Instructions to follow:
Pictures do not belong in the copy, so please give every entry below again exactly.

Data for this task:

-------

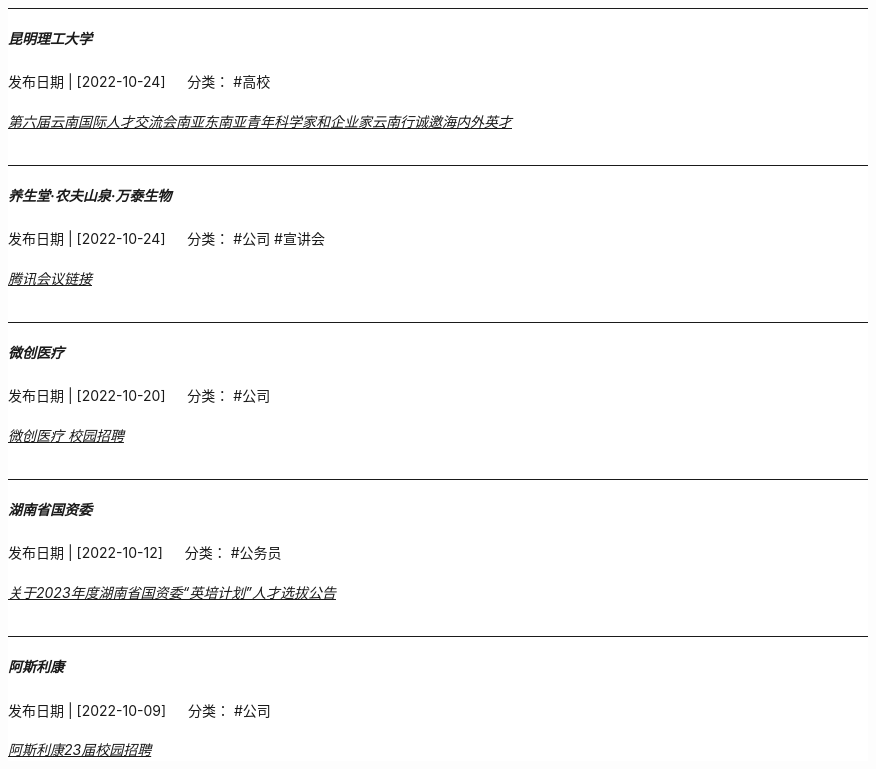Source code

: 



******

##### 昆明理工大学  
发布日期 | [2022-10-24]
　 分类： #高校 

###### [第六届云南国际人才交流会南亚东南亚青年科学家和企业家云南行诚邀海内外英才](https://mp.weixin.qq.com/s/4HtTrPEdvOvtGptOZZW8Iw)





******

##### 养生堂·农夫山泉·万泰生物   
发布日期 | [2022-10-24]
　 分类： #公司   #宣讲会 

###### [腾讯会议链接](672-395-939)






******

##### 微创医疗  
发布日期 | [2022-10-20]
　 分类： #公司 

###### [微创医疗 校园招聘](https://app.mokahr.com/campus-recruitment/microport/56155#/)





******

##### 湖南省国资委  
发布日期 | [2022-10-12]
　 分类： #公务员

###### [关于2023年度湖南省国资委“英培计划”人才选拔公告](http://gzw.hunan.gov.cn/gzw/xxgk_71571/tzgg/202210/t20221011_29049889.html)






******

##### 阿斯利康  
发布日期 | [2022-10-09]
　 分类： #公司 

###### [阿斯利康23届校园招聘](https://cv.aconsulting.top/cv.html?_id=S1x8qu5Mo)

-------

Answer for this exercise:
Source code

: 



******

##### 昆明理工大学  
发布日期 | [2022-10-24]
　 分类： #高校 

###### [第六届云南国际人才交流会南亚东南亚青年科学家和企业家云南行诚邀海内外英才](https://mp.weixin.qq.com/s/4HtTrPEdvOvtGptOZZW8Iw)





******

##### 养生堂·农夫山泉·万泰生物   
发布日期 | [2022-10-24]
　 分类： #公司   #宣讲会 

###### [腾讯会议链接](672-395-939)






******

##### 微创医疗  
发布日期 | [2022-10-20]
　 分类： #公司 

###### [微创医疗 校园招聘](https://app.mokahr.com/campus-recruitment/microport/56155#/)





******

##### 湖南省国资委  
发布日期 | [2022-10-12]
　 分类： #公务员

###### [关于2023年度湖南省国资委“英培计划”人才选拔公告](http://gzw.hunan.gov.cn/gzw/xxgk_71571/tzgg/202210/t20221011_29049889.html)






******

##### 阿斯利康  
发布日期 | [2022-10-09]
　 分类： #公司 

###### [阿斯利康23届校园招聘](https://cv.aconsulting.top/cv.html?_id=S1x8qu5Mo)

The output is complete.